I’ve been searching for answers on HealthUnlocked for many years. First in Parkinson’s and then Ataxia groups. Now MSA because recently was told I have Dysautonomia that’s affecting my heart (cardiologist on board but not a neurologist). Wondering about the wisdom of the latter. Have symptoms of MSA but not severe. I’m mobile, drive and that’s about it. Thanks for all your replies from my old username “rideabike”. I changed it to “neveronabike”. Seems way more appropriate. I’m in Albert, Canada. 😂
Hi…I’m Linda 👋: I’ve been searching... - Multiple System A...
Hi…I’m Linda 👋


How is It affecting your heart? I have PACs and PVCs more during the night than the day. I think I’m having breathing issues over night that causes them. No formal dx, but I have orthostatic hypotension and postprandial Hypo. Having an autonomic testing soon. The Neuro has not said he thinks I have it, but his exam is not compatible with MSA>
Thanks for your reply! I’ll be interested in what answers you get. It helps to compare. I have a left side bundle branch block on ecg. Also PVC’s. Over night was worse on a recent test, can’t remember if it was 24 hour BP monitor or the other one that’s 24 hour monitor.
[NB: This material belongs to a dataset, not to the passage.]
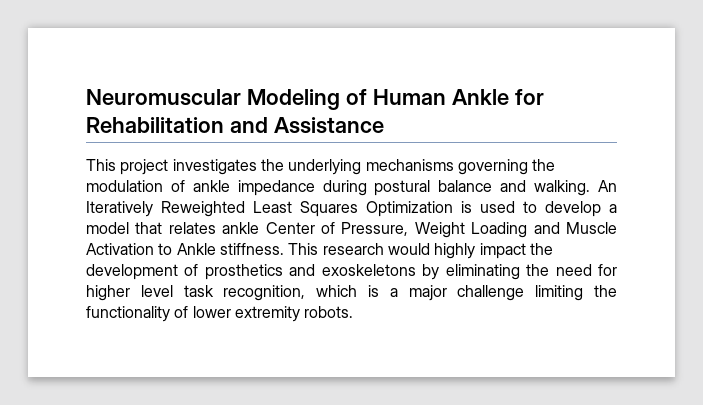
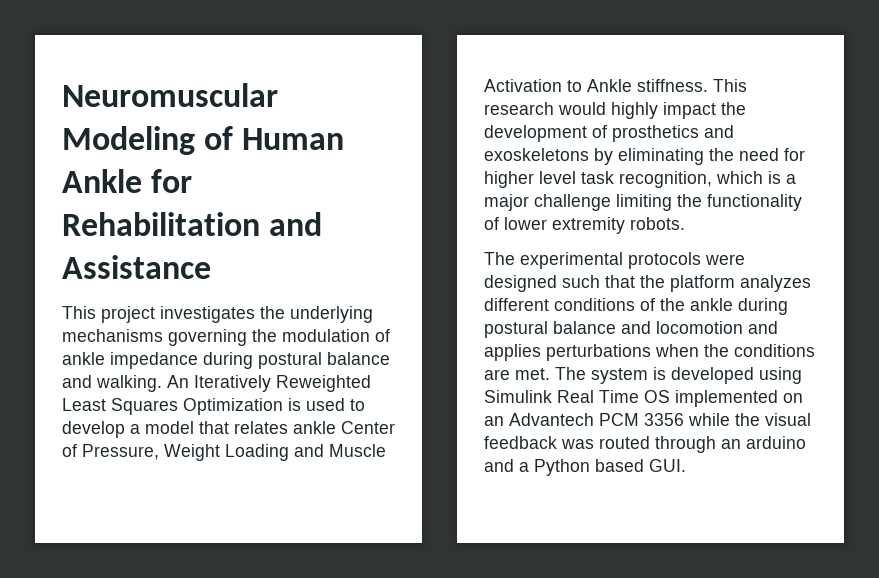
(354, 312) none -> [484,252,745,269] [484,275,811,292] [484,298,788,315] [484,321,778,338] [484,344,815,361] [484,367,802,384] [484,390,803,407] [484,413,811,426] [484,436,806,453] [484,459,686,476] // The experimental protocols were designed such that the platform analyzes different conditions of the ankle during postural balance and locomotion and applies perturbations when the conditions are met. The system is developed using Simulink Real Time OS implemented on an Advantech PCM 3356 while the visual feedback was routed through an arduino and a Python based GUI.

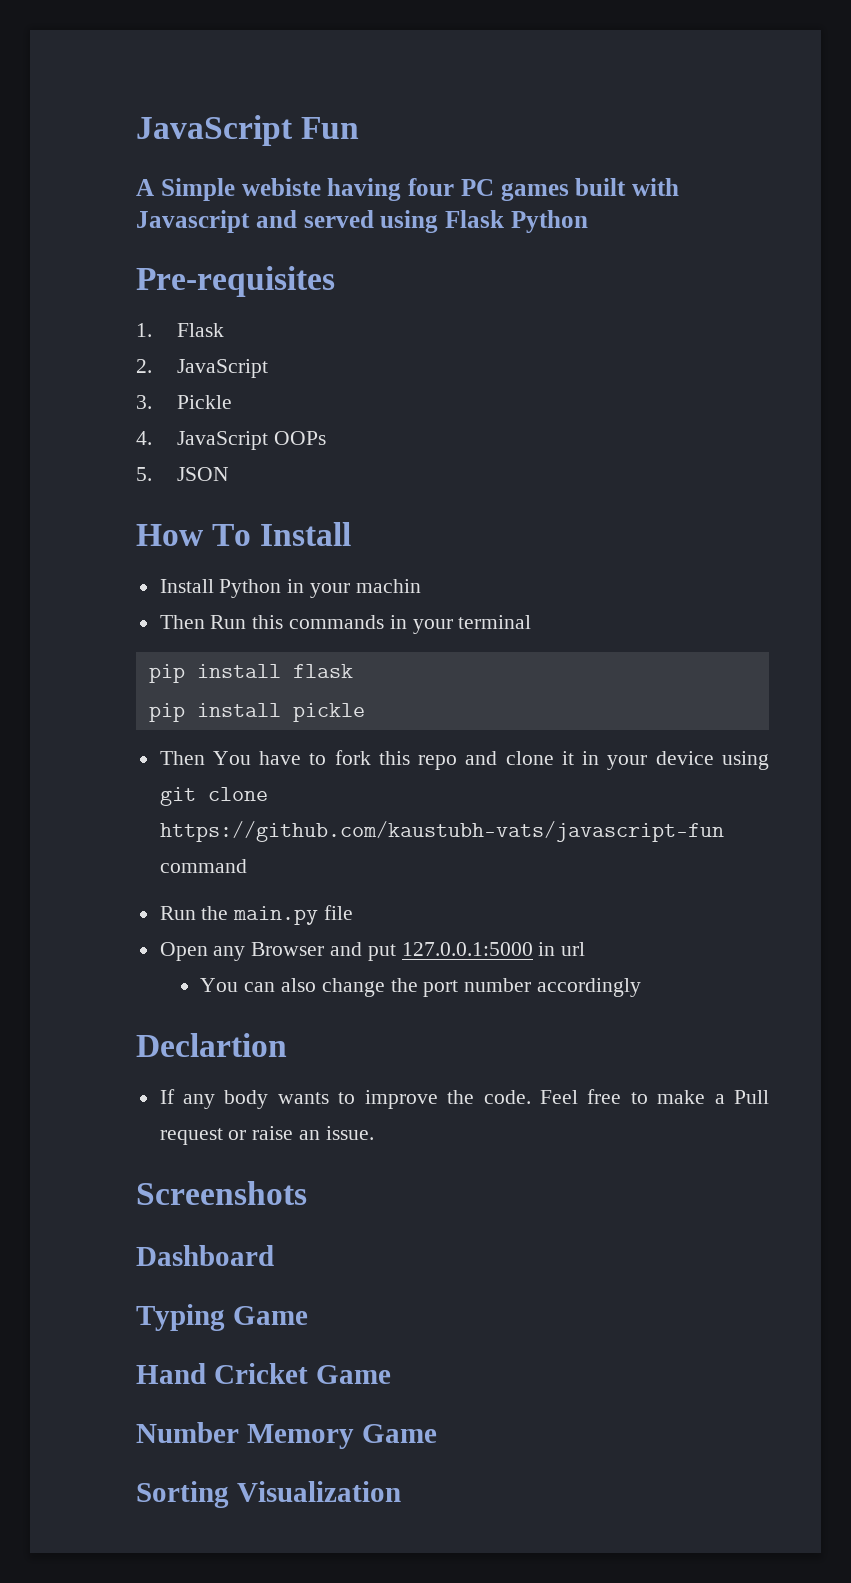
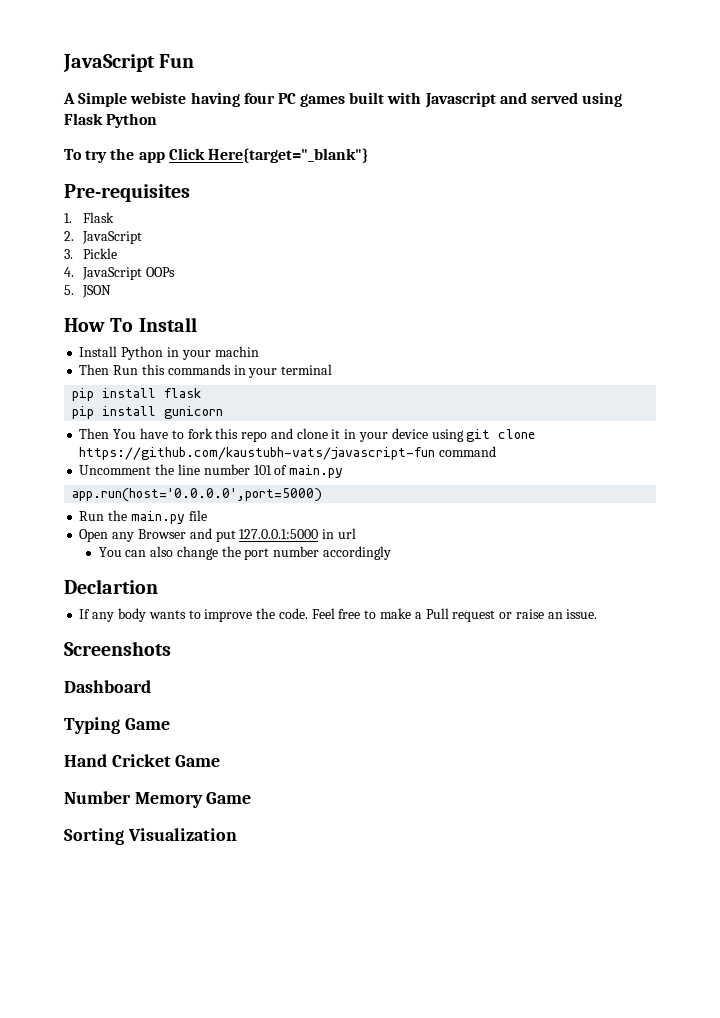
(588, 221) none -> [64,148,368,163] // To try the app Click Here{target="_blank"}
[292,703,365,722] pickle -> [164,406,224,419] gunicorn
(247, 866) none -> [79,464,344,478] [72,488,323,502] // Uncomment the line number 101 of main.py // app.run(host='0.0.0.0',port=5000)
The least little exertion and I’m out of breath even just getting dressed in am. The cardiologist cannot find a reason for the heart issues. They’ve done every test possible except a carotid Doppler US…next week. My blood pressure is so erratic I sometimes feel I could drop at any moment but autonomic tests did not show OH. Also having a sleep apnea test next week. We sound amazingly similar. That’s why I asked what’s next? Because they won’t do anything until they see certain results but I don’t know where dysautonomia, considered the cornerstone of MSA, becomes MSA. Where is the line drawn when you have so many similarities? Hope you find your answers. Please keep in touch. Linda
Hi neverona bike, my husband suffered from profound orthostatic hypotension. I use to measure his blood pressure constantly. This info is from AI…
“A test for orthostatic hypotension involves measuring blood pressure while a person is lying down, then immediately after standing up, with a diagnosis made if there is a significant drop in blood pressure upon standing, typically considered a decrease of 20mmHg systolic or 10mmHg diastolic; this is often called a "stand-up test" or "active standing test" and is considered the primary method for diagnosing orthostatic hypotension.
Key points about the orthostatic hypotension test:
Procedure:
Patient lies down for 5 minutes to stabilize blood pressure.
Blood pressure is measured while lying down.
Patient stands up quickly.
Blood pressure is measured again immediately after standing.
Measurements may be repeated after a few minutes of standing to check for sustained drops.
Positive result:
A drop in systolic blood pressure of 20mmHg or more, or a drop in diastolic blood pressure of 10mmHg or more, when standing compared to lying down.
Further testing in certain cases:
If symptoms are present but the standard test is not conclusive, a "tilt table test" may be used, where the patient is slowly tilted to an upright position on a specialized table while their blood pressure and heart rate are monitored “.